Annual Meeting Recordings are now available for purchase

Building New Neighborhoods: How Learning Collaboratives are Promoting Health and Behavioral Health Care Integration and Coordination in the California Safety Net

142nd APHA Annual Meeting and Exposition (November 15 - November 19, 2014): http://www.apha.org/events-and-meetings/annual
Tuesday, November 18, 2014 : 10:50 AM - 11:10 AM

Jennifer Clancy, MSW , California Institute for Behavioral Health Solutions, Sacramento, CA
Individuals with chronic medical conditions and serious mental health and/or substance use disorders experience poorly coordinated services.  This results in siloed treatment.  Care recipients are also rarely supported to be active in their own care and health. The impact is profoundly negative:  poor care access, inefficient services, higher care costs, reduced satisfaction, poor health outcomes, and lower life expectancies.  

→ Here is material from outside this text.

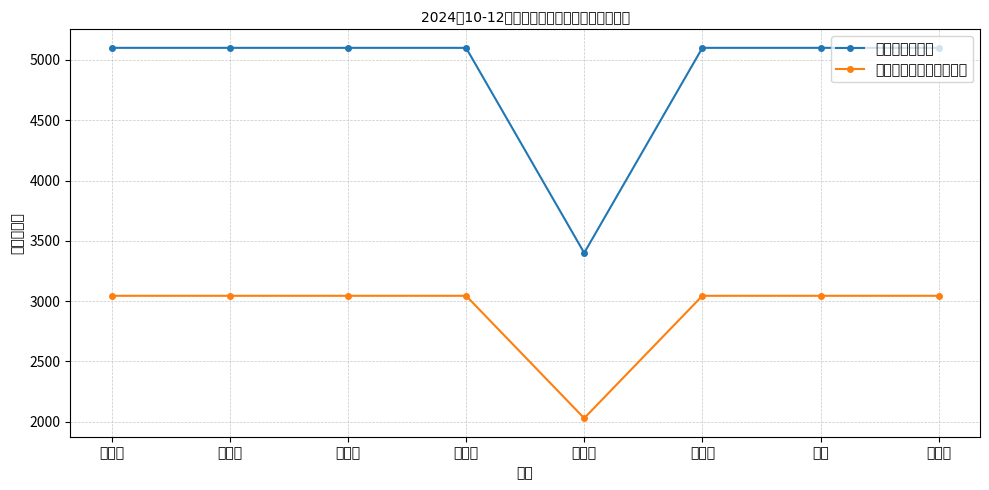

Which series has the largest range (max minus min)?

公益性岗位补贴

The California Institute for Behavioral Health Solutions (CIBHS) supports safety net organizations to make changes to improve the health status of individuals who have complex, co-occurring conditions and require coordinated services.  A key method CIBHS employs is the implementation of learning collaboratives modeled on the Institute for Healthcare Improvement’s Breakthrough Series that use improvement tools to support organizational change. Beginning in 2009, CIBHS has run six successful collaboratives with participation from thirty California counties focused on improving the coordination of behavioral health. 

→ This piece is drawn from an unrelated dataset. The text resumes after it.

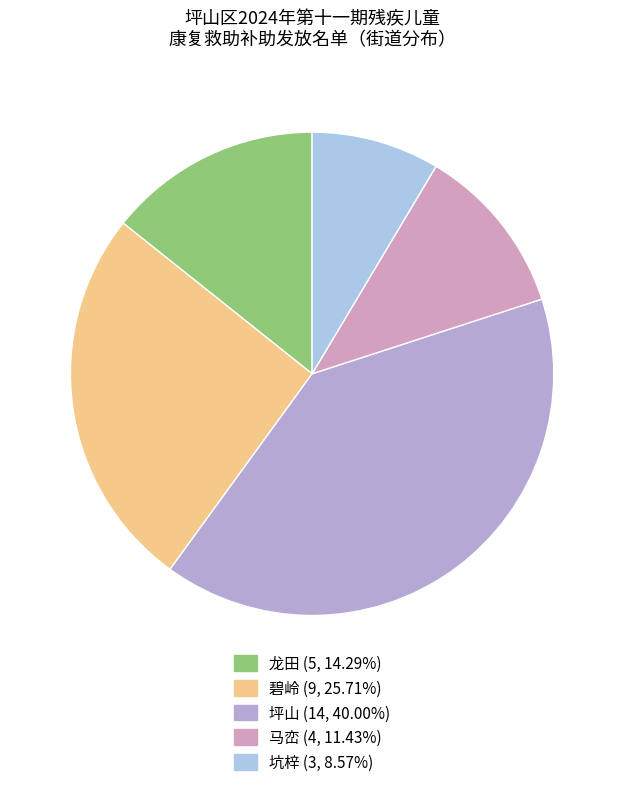

Between 坑梓 and 龙田, which is larger?

龙田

This session explores the fundamental changes that safety net providers must test on a small scale and then spread to the broader system to ensure care coordination.  Some of the changes include: outreach and engagement; screening for multiple conditions; establishing multiagency communication; creating workflows for coordinated care; promoting self-management; and using clinical information systems.  Data from the collaborative initiatives suggest that effective care coordination requires, at a minimum: engaged leadership, development of clear roles for providers coordinating care, new work flows across multiple providers, and measurement of client outcomes and system processes across multiple provider organizations.

Learning Areas:

Implementation of health education strategies, interventions and programs
Systems thinking models (conceptual and theoretical models), applications related to public health

Learning Objectives:
Identify four fundamental systems changes needed for effective care coordination for complex patients. Discuss the importance of measuring client outcomes across multiple providers. Describe how the Plan, Do Study Act (PDSA) cycle can be used to test medication reconciliation, screening tools, outreach strategies, and other key elements of care coordination.

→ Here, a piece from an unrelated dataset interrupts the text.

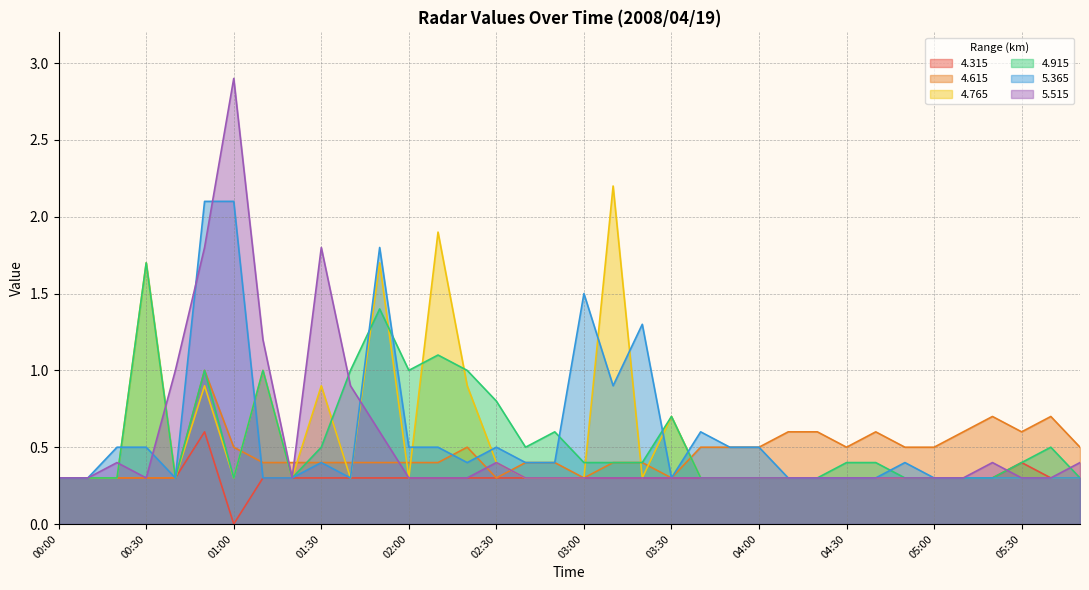

What is the spread (max minus min) of values at 00:20?

0.2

Keyword(s): Health Care Reform, Vulnerable Populations

Presenting author's disclosure statement:

Qualified on the content I am responsible for because: Ms. Clancy has served as the Executive Director of multiple nonprofit and government agencies, including serving as the first Executive Officer of California’s Mental Health Services Oversight and Accountability Commission. Currently, Ms. Clancy works as Associate Director at the California Institute for Mental Health where she directs a number statewide improvement projects, including Breakthrough Series Learning Collaboratives focusing on care coordination, integration and improvement of specialty mental health recovery services.
Any relevant financial relationships? No

I agree to comply with the American Public Health Association Conflict of Interest and Commercial Support Guidelines, and to disclose to the participants any off-label or experimental uses of a commercial product or service discussed in my presentation.